Before taking flight in the morning, they wait for thermals to generate — much like Aspen area paragliders. They need the thermals to soar over the mountains. Before landing in Eckert, for instance, they need to top the 10,000-foot Grand Mesa.
Among the aspects of the crane migration is the heights they can reach. The birds soar thousands of feet above Colorado’s peaks.
The migratory group that stops in Fruitgrowers annually is the second-highest elevation crane population on Earth. The first is a flock that travels over the Himalayas.
If there was a chief crane-iac on the pond, it was Evelyn Horn. A retired school teacher with a wide smile and a crane-emblazoned denim shirt, she discovered sandhill cranes only after moving nearby in 1989.
“They were so beautiful and they flew right over our house,” she said. “I’ve gotten to know them very well since then.”
Horn is a fixture at Fruitgrowers every evening, when she makes an official count of how many birds landed that night. As an amateur naturalist — and author of two books on sandhill cranes — her counts have since helped scientists gauge changes in the migratory pattern.
With the temperature in the low 70s and the sky clear, this late March day provided unusually temperate crane-vewing weather for Colorado. Birders who make the trip to Fruitgrowers annually said it is normally far nastier when the cranes come through.
“I had just gotten used to the idea that if you wanted to see cranes you were going to have to be miserable in the snow,” Lazo laughed.
Strom, the state Audubon director, said he hoped that the wonder and whimsy of the community field trip would help foster a conservation ethic for Roaring Fork Valley residents.
Unlike whooping cranes and many of the world’s 15 crane species, the sandhill crane is not endangered.
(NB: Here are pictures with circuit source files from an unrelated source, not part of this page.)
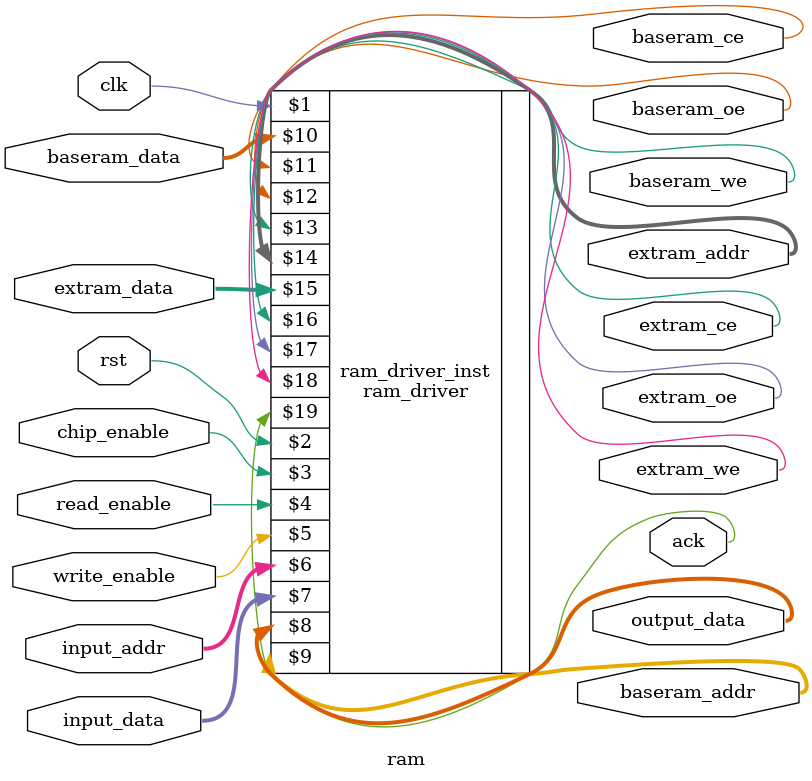
<source format=v>
module ram (
	input clk,    // Clock
	input rst,

	input [20:0] input_addr,
	input [31:0] input_data,

	input chip_enable,
	input read_enable, 
	input write_enable,

	output [31:0] output_data,

	output [19:0] baseram_addr,
	inout [31:0] baseram_data,
	output baseram_ce,
	output baseram_oe,
	output baseram_we,

	output [19:0] extram_addr,
	inout [31:0] extram_data,
	output extram_ce,
	output extram_oe,
	output extram_we, 
	output ack
	);

	ram_driver ram_driver_inst (
		clk, rst, 
		chip_enable, read_enable, write_enable, 
		input_addr, input_data, output_data,
		baseram_addr, baseram_data, 
		baseram_ce, baseram_oe, baseram_we, 
		extram_addr, extram_data, 
		extram_ce, extram_oe, extram_we, ack
	);

endmodule

</source>
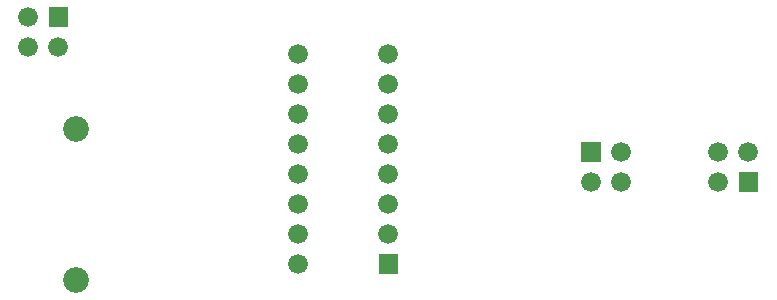
<source format=gbr>
G04 start of page 7 for group -4062 idx -4062 *
G04 Title: (unknown), soldermask *
G04 Creator: pcb 1.99z *
G04 CreationDate: Wed 27 Mar 2013 05:03:32 PM GMT UTC *
G04 For: nock *
G04 Format: Gerber/RS-274X *
G04 PCB-Dimensions (mil): 6000.00 5000.00 *
G04 PCB-Coordinate-Origin: lower left *
%MOIN*%
%FSLAX25Y25*%
%LNBOTTOMMASK*%
%ADD46C,0.0001*%
%ADD45C,0.0660*%
%ADD44C,0.0860*%
G54D44*X160800Y287500D03*
Y237300D03*
G54D45*X235000Y312500D03*
Y302500D03*
Y292500D03*
Y282500D03*
Y272500D03*
Y262500D03*
Y252500D03*
Y242500D03*
G54D46*G36*
X151700Y328300D02*Y321700D01*
X158300D01*
Y328300D01*
X151700D01*
G37*
G54D45*X155000Y315000D03*
X145000Y325000D03*
Y315000D03*
G54D46*G36*
X261700Y245800D02*Y239200D01*
X268300D01*
Y245800D01*
X261700D01*
G37*
G54D45*X265000Y252500D03*
Y262500D03*
Y272500D03*
Y282500D03*
Y292500D03*
Y302500D03*
Y312500D03*
G54D46*G36*
X329200Y283300D02*Y276700D01*
X335800D01*
Y283300D01*
X329200D01*
G37*
G54D45*X342500Y280000D03*
X385000D03*
X375000D03*
X332500Y270000D03*
X342500D03*
G54D46*G36*
X381700Y273300D02*Y266700D01*
X388300D01*
Y273300D01*
X381700D01*
G37*
G54D45*X375000Y270000D03*
M02*

</source>
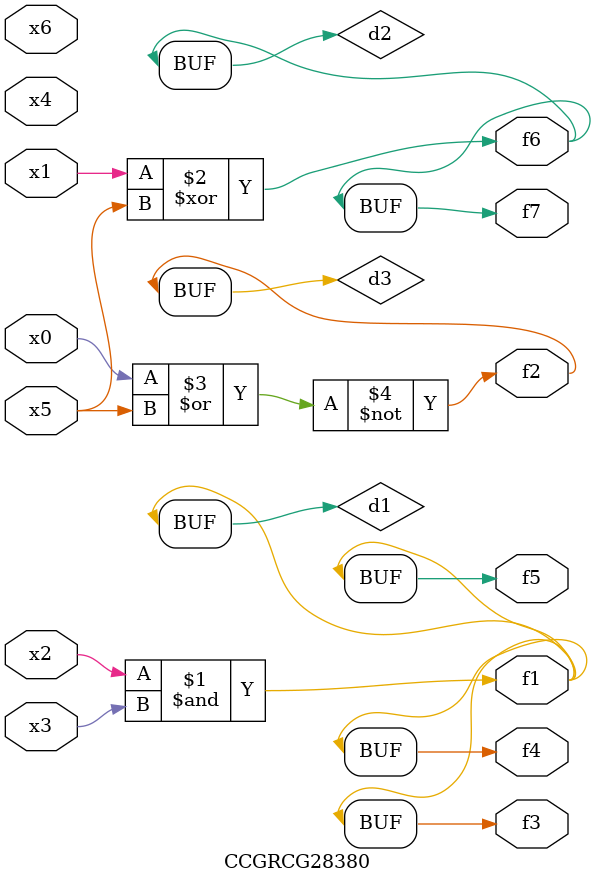
<source format=v>
module CCGRCG28380(
	input x0, x1, x2, x3, x4, x5, x6,
	output f1, f2, f3, f4, f5, f6, f7
);

	wire d1, d2, d3;

	and (d1, x2, x3);
	xor (d2, x1, x5);
	nor (d3, x0, x5);
	assign f1 = d1;
	assign f2 = d3;
	assign f3 = d1;
	assign f4 = d1;
	assign f5 = d1;
	assign f6 = d2;
	assign f7 = d2;
endmodule

</source>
The threat facing it, however, is a loss of wild places to roost.
“They are not endangered, but a lot of their habitat is endangered,” Strom explained. “We have eaten up a lot of the wide open spaces they need.”
Global warming also appears to be affecting their migration. Over the last seven years, the cranes have stopped going as far south into Mexico as they historically have.
Audubon officials have at times found themselves fending off possible threats to the thousands-of-years-old migration of these prehistoric birds.
A proposed mountain flight training program by the U.S. Air Force last year drew concern from the Audubon. The bird advocates have lobbied the military not to do any training flights during the spring migration, fearing collisions.
“That wouldn’t work out for plane or bird,” Lazo said.
And in crane Meccas like Eckert, the townspeople also rally around their birds. The Eckert Crane Days, an annual March outdoor festival timed to coincide with the migrations, is one of 14 known crane festivals around the west.
Even demand to go on the Audubon field trip, Strom said, overwhelmed their resources for a day and led to miscommunications with some potential participants, who were left without a bus ride to Fruitgrowers in March.
The biggest destination for sandhill crane watchers, however, is Rowe Sanctuary, on Nebraska’s Platte River. The annual migration there attracts about 500,000 cranes. Strom, before coming to Colorado, oversaw the sanctuary, which has become an international tourist destination.
“More and more rural communities are realizing there is a real economic value to nature,” Strom said of crane tourism. “We would say there’s an intrinsic value, too.”